First US Covid-19 trials set to get underway in Nebraska and Washington, backed by NIH
The first US clinical trials on the novel coronavirus are scheduled to get underway next month at the University of Nebraska Medical Center, where American passengers were taken after being evacuated from the Diamond Princess cruise ship, and at the Kaiser Permanente Washington Health Research Institute.

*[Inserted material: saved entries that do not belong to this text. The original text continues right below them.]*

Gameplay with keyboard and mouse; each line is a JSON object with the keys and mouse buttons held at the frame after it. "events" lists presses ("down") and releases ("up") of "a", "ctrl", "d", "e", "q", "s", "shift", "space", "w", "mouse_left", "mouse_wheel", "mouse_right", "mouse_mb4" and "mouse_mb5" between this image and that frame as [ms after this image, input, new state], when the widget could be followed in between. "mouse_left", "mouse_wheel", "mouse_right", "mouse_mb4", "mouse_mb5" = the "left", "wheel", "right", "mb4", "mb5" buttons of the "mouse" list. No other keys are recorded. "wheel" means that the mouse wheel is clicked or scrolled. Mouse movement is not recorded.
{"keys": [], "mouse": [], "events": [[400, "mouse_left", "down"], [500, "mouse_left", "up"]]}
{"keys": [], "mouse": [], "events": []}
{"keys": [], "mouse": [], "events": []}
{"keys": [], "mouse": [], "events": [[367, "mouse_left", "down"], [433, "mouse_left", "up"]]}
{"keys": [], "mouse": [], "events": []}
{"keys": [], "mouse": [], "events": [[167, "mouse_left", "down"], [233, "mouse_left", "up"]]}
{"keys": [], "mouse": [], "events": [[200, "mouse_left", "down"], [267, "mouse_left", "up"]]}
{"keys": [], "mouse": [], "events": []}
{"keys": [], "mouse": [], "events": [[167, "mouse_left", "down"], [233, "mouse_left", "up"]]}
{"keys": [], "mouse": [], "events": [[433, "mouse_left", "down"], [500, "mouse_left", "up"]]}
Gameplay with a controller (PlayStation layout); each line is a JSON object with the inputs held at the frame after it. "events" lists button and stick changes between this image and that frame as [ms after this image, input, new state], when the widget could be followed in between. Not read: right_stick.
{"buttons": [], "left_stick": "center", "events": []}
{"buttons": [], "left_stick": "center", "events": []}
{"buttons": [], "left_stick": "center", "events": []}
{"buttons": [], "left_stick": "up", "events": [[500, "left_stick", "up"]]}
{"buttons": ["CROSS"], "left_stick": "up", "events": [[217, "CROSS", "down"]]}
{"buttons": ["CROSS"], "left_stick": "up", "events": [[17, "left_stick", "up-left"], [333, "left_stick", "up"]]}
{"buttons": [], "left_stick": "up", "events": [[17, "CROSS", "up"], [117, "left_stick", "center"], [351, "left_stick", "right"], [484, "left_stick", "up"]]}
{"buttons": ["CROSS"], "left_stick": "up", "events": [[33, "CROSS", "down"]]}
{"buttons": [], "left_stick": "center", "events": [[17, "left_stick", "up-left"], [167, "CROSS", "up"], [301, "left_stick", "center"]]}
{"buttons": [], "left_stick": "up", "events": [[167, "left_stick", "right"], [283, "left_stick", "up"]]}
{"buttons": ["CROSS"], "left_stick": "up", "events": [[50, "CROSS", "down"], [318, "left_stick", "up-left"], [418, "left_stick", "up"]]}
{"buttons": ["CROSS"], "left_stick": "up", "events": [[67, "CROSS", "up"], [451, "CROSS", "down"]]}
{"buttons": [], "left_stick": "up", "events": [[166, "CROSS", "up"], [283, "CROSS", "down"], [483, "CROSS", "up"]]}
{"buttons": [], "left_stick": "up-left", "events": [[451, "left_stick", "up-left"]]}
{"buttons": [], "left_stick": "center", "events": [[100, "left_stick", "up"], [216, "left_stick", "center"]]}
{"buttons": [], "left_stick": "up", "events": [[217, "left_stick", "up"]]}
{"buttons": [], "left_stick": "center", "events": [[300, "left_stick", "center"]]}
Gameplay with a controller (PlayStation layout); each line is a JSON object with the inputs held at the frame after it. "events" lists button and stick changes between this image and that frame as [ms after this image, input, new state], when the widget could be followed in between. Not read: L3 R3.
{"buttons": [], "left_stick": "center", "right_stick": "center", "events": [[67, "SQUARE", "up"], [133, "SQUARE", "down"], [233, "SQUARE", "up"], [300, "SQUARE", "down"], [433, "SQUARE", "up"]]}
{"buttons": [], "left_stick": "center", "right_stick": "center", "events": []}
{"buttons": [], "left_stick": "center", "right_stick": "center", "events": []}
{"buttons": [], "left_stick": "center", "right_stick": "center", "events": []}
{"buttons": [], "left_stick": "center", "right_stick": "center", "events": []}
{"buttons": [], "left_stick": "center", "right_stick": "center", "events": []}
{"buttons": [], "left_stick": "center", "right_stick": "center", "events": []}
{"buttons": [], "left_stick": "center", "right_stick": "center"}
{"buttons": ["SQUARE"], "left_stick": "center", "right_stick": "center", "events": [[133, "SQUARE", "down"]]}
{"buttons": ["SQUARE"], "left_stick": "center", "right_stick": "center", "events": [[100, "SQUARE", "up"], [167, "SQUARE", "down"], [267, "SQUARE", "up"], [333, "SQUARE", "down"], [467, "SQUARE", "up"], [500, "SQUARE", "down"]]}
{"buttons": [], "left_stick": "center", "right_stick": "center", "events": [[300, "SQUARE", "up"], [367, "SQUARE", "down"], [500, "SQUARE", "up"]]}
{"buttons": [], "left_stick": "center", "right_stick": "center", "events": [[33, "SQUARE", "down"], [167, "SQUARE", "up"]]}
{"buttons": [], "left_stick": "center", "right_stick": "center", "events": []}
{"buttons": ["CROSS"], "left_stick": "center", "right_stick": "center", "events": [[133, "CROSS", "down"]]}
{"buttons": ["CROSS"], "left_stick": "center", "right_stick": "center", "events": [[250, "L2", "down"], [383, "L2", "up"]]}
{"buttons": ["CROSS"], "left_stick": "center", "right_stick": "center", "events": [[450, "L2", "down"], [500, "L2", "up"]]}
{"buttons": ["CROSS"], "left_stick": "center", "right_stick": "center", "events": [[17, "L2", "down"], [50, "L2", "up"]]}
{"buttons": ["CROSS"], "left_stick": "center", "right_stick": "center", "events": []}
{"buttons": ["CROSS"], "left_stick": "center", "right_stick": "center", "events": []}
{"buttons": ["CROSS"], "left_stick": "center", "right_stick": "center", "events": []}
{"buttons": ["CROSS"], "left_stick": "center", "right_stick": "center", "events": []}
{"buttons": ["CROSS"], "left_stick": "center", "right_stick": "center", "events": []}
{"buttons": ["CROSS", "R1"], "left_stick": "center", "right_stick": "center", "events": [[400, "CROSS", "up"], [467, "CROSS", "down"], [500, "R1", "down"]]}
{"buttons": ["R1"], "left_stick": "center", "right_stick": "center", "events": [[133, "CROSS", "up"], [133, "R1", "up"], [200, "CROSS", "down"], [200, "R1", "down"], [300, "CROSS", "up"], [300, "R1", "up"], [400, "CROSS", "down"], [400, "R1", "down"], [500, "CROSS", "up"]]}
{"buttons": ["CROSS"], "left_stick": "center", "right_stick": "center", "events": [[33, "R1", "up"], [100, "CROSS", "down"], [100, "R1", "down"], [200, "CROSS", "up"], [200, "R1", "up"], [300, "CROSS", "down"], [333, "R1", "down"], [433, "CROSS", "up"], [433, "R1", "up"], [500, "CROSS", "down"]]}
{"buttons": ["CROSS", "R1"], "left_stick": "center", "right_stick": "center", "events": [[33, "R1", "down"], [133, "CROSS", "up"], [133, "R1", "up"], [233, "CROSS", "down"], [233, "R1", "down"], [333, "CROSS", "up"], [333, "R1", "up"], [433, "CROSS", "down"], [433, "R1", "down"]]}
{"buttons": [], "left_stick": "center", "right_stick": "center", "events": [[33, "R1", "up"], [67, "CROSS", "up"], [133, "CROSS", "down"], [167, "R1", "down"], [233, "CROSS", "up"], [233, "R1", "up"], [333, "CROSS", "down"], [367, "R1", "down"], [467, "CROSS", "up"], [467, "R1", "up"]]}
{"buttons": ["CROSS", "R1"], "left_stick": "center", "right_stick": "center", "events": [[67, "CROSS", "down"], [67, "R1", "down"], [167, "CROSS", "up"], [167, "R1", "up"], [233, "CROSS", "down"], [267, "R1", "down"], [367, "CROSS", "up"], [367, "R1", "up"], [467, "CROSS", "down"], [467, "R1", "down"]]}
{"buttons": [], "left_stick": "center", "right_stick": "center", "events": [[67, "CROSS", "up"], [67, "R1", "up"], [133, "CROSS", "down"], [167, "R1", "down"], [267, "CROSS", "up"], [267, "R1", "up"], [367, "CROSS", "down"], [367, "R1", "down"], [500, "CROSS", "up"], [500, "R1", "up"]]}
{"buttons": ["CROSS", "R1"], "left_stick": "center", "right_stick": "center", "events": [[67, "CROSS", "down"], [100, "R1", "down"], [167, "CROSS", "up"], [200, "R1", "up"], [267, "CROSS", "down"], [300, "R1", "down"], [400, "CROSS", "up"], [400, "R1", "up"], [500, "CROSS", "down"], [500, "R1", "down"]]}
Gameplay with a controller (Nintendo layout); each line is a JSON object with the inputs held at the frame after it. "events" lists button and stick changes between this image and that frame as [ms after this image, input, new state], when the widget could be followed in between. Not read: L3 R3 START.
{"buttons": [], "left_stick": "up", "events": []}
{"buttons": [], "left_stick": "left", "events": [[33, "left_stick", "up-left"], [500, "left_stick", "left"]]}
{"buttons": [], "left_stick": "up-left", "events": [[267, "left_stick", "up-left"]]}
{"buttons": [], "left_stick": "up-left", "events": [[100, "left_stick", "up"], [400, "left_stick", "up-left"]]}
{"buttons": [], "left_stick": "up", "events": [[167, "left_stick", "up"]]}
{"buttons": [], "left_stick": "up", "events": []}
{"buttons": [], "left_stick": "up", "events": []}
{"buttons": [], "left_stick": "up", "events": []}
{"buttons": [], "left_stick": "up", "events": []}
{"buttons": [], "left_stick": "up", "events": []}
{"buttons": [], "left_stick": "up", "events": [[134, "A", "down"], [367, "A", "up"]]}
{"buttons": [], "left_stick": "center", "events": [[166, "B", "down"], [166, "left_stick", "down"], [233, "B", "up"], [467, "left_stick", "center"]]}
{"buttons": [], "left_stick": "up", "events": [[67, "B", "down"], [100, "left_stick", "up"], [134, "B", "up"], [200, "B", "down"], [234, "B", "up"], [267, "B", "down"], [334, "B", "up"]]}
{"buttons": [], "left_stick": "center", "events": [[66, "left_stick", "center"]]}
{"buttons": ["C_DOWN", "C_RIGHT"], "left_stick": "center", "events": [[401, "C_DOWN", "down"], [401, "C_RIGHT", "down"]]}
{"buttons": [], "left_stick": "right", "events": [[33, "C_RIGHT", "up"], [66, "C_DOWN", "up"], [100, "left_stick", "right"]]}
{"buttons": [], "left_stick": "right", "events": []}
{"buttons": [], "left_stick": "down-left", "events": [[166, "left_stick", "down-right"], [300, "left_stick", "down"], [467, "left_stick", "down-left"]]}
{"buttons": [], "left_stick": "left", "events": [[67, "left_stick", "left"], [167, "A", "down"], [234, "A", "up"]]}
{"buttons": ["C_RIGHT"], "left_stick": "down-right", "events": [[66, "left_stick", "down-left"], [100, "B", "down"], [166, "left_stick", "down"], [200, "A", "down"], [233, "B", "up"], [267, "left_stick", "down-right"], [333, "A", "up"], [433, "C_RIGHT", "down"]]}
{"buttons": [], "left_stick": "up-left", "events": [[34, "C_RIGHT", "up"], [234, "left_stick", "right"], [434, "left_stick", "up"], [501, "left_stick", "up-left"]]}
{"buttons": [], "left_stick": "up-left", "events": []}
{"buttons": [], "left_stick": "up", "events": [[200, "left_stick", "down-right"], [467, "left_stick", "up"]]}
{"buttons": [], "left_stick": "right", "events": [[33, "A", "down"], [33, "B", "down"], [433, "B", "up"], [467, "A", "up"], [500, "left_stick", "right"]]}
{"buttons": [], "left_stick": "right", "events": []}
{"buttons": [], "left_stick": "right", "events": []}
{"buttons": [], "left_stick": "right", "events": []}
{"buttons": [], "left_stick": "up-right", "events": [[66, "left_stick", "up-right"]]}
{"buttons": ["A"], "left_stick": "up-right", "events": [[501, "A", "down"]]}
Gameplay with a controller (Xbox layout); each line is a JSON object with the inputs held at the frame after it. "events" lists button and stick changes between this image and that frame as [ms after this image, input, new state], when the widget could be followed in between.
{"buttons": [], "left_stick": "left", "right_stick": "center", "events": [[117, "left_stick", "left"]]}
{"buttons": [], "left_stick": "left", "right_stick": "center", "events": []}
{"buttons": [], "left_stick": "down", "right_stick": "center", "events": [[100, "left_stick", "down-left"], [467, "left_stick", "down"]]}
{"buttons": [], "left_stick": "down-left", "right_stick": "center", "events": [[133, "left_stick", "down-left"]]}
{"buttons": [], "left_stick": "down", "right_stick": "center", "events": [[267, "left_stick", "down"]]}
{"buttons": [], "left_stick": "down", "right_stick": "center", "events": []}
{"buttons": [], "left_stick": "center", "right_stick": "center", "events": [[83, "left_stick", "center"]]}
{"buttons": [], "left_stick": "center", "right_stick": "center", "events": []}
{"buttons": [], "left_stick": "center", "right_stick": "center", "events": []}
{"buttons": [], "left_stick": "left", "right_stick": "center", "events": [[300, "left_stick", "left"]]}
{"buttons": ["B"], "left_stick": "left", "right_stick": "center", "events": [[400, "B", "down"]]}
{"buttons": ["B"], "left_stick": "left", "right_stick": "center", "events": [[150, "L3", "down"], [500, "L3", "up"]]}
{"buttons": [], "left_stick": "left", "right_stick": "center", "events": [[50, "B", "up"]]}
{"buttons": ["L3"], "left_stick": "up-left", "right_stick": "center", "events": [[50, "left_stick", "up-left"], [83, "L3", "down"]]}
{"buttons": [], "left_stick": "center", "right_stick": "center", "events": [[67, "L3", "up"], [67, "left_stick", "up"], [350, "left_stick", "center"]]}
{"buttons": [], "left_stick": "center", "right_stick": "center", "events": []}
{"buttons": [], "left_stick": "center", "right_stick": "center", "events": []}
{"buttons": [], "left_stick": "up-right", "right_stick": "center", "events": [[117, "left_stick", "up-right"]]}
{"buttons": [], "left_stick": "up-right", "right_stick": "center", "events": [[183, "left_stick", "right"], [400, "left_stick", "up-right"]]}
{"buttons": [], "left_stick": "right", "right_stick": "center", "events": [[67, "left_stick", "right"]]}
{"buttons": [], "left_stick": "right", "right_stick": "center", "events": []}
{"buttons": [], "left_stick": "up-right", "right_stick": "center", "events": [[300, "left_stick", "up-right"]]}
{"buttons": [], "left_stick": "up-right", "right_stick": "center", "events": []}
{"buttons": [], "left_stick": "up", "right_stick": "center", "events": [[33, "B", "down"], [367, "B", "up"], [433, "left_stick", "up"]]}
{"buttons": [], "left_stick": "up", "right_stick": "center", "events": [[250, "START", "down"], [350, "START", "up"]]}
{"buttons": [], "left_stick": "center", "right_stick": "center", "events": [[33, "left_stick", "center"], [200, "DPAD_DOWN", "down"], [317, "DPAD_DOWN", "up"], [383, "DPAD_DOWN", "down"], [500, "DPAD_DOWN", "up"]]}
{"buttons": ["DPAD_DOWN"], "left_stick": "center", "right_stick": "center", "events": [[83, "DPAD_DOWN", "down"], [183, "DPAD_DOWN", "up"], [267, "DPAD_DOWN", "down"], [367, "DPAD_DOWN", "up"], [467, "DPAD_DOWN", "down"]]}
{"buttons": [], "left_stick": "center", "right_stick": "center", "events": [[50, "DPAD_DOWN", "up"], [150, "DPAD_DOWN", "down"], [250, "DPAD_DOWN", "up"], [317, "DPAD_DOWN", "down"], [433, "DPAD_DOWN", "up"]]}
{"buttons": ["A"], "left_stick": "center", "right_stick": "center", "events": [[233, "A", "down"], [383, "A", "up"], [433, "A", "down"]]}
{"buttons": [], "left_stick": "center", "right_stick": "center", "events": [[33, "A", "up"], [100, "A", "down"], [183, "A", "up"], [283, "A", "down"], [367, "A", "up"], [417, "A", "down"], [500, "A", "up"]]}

Both trials are sponsored by the NIH’s National Institute for Allergy and Infectious Diseases, which has led the US’s medical response to the outbreak.
The Nebraska trial, which appeared on clinicaltrials.gov on Friday, will test the Gilead drug remdesivir against placebo as a treatment for the disease, called Covid-19. Remdesivir, originally developed for Ebola and Marburg virus, was deployed early on in the outbreak and is now being tested in dozens of clinical trials in China.
On Tuesday morning, World Health Organization assistant director-general Bruce Aylward said the drug has shown signs it could treat symptoms of the disease, calling it the “one drug right now we think may have real efficacy.”
The University of Nebraska Medical Center declined to comment until an official announcement was made. The NIH said only NIAID director Anthony Fauci could comment, but was unavailable. Gilead did not respond to requests for comment.
The Washington trial appeared on Tuesday morning and will test the mRNA vaccine for the virus Moderna shipped to the NIH on Monday in up to 45 volunteers. The trial will begin on March 6.
The Nebraska trial is estimated to begin March 12 and eventually enroll 394 participants across up to 50 global sites. UNMC is home to the Nebraska Biocontainment Unit, commissioned by the Centers for Disease Control in 2005, and a quarantine center. They treated Ebola patients during in 2014 and 2018, and have done work on SARS and monkeypox.
Last week, 13 US patients from the cruise ship arrived after weeks docked on the cost of Japan, 11 of whom tested positive for the virus.